Selected passage →
########################################
Perhaps the most important use made of the offense early in its development, both in England and in this country, was as a means of attacking the efforts of workingmen to combine into unions and to try to bargain collectively with their employers. Such famous decisions as the Case of the Journeymen Taylors of Cambridge (1721), the Case of the Boot and Shoemakers of Philadelphia (1806), and the Case of the Journeymen Cordwainers of New York (1811), represented the law in this country until the Congress legitimated collective bargaining during the New Deal. The main doctrinal interest of these decisions lay in their assertion that the law of conspiracy could be used in effect to create joint crimes even though no statute made the conduct criminal.
The law of conspiracy did not reach its full currency until the twentieth century. It became largely the domain of the federal government, where it was given the substantial advantage of the venue or place of trial provisions in the Hyde case, previously referred to. The conspiracy offense came to have three principal uses:
(1) It was extensively employed in antitrust cases. Many of the extraordinary procedural rules I have mentioned were developed or extensively used in order to prove conspiracy among companies to control the market where direct evidence that they had agreed to do so was hard to obtain. This has been particularly true of cases involving price fixing or refusals to deal in a market of few sellers (oligopolists), where a price increase or unilateral refusal to deal by one businessman tends to evoke a similar response by the others, often without any evidence of agreement. The development of the criminal side of antitrust law, notoriously the doctrine of “tacit collusion” or “conscious parallelism,” had spillover effects into the rest of the criminal law. The history of criminal antitrust law still awaits its historian; yet its baleful effect is beyond belief.
########################################
Requirements →
1. Summarize the passage on conspiracy law in two sentences.
2. In the passage on conspiracy law, what did the early labor decisions assert that gave them their main doctrinal interest?
3. Continue the passage on conspiracy law after its last sentence.

Collected data entries
########################################
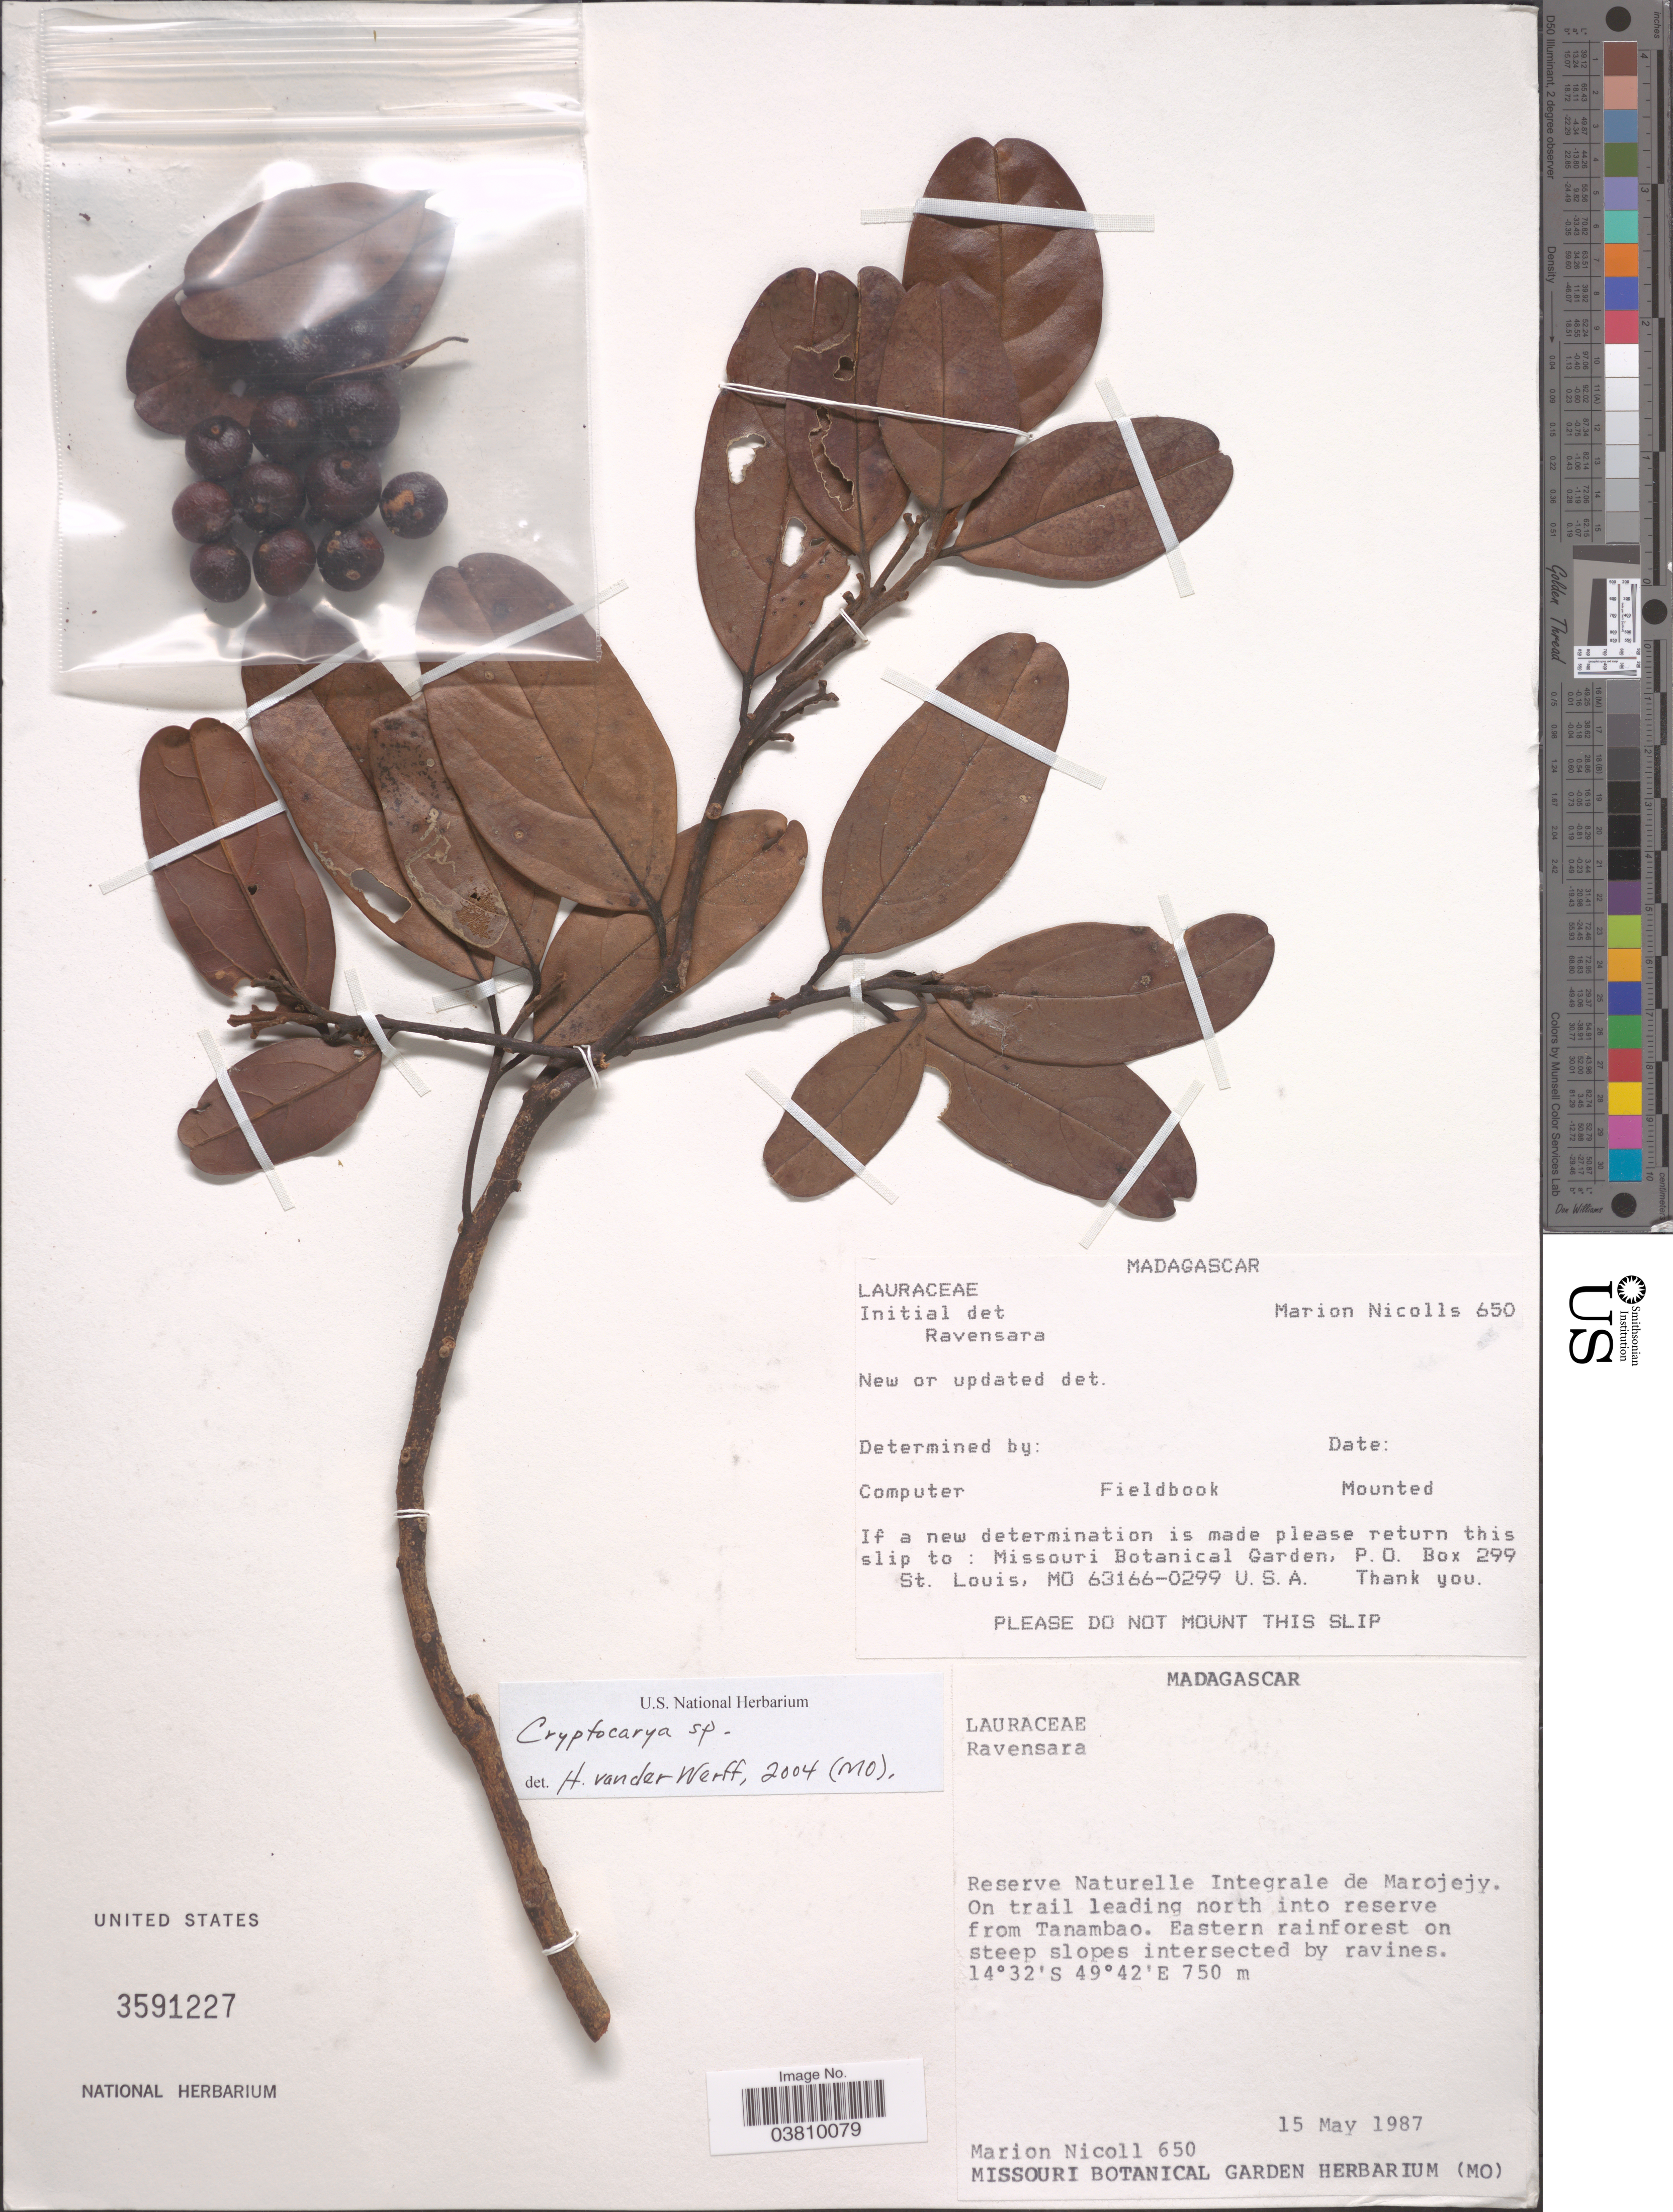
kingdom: Plantae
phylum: Tracheophyta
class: Magnoliopsida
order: Laurales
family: Lauraceae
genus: Cryptocarya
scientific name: Cryptocarya sp.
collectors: M. F. Nicoll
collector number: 650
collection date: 1987-05-15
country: Madagascar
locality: Reserve Naturelle Integrale de Marojejy. On trail leading north into reserve from Tanambao.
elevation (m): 750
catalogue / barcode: US 3591227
########################################
Answers in order →
1. Early on, conspiracy law was used mainly to attack workingmen's efforts to form unions and bargain collectively, and decisions such as the Philadelphia shoemakers case of 1806 represented the law in this country until Congress legitimated collective bargaining during the New Deal. The offense reached its full currency in the twentieth century, largely in federal hands, and one of its principal uses was in antitrust cases, where procedural rules were developed to prove that companies had conspired to control a market when direct evidence of agreement was hard to obtain.

2. They asserted that conspiracy law could in effect create joint crimes even though no statute made the conduct criminal.

3.
(2) The offense has been extensively employed against organized criminal activity, and it is here that most of its peculiar doctrinal features have been developed. It has been used to prosecute “rings” of narcotics smugglers, violators of the Mann Act, gamblers, tax evaders, and the like. In all of these prosecutions it has been helpful to the Government to be able to paint the whole picture by presenting the facts of complicated transactions involving large numbers of people. There have been conspiracy prosecutions involving as many as ninety defendants. Such prosecutions have facilitated the presentation of evidence while at the same time they tend to promote unfairness to individual defendants, thanks to the propensity of juries to believe that, as Justice Jackson put it, “birds of a feather are flocked together.”
(3) The Government has depended as much as possible on that provision of the general federal conspiracy statute prohibiting conspiracy either “to commit any offense against the United States, or to defraud the United States, or any agency thereof in any manner or for any purpose [emphasis added].” This provision has, if anything, made conspiracy a phantom offense, crowding out what little remained of the overt act requirement, the standards of fair trial, and the constitutional prohibitions against vagueness and double jeopardy.3 Doctrines developed for this offense have spilled over into the general law of conspiracy. Not only has this offense “outlived its usefulness” but the author of that conclusion likewise questions “the desirability of including a general crime of conspiracy in the federal code.”4
Still, these examples do not explain the use of conspiracy for political offenses. The law had a brief currency for that purpose during World War I, notably in the Schenck case (1919), where Holmes coined the famous “clear and present danger” test. A number of obscure cases about draft evasion were decided during this period paying no attention to the effect on free speech of the conspiracy doctrine. Yet Schenck was only in form a conspiracy case and did not present in relation to conspiracy doctrine any of the vexing issues of the Spock case. Indeed, the very decisions in which Holmes and Brandeis laid the basis for their expanded view of “clear and present danger,” Abrams (1919), Gitlow (1925), and Whitney (1927), were not conspiracy cases at all.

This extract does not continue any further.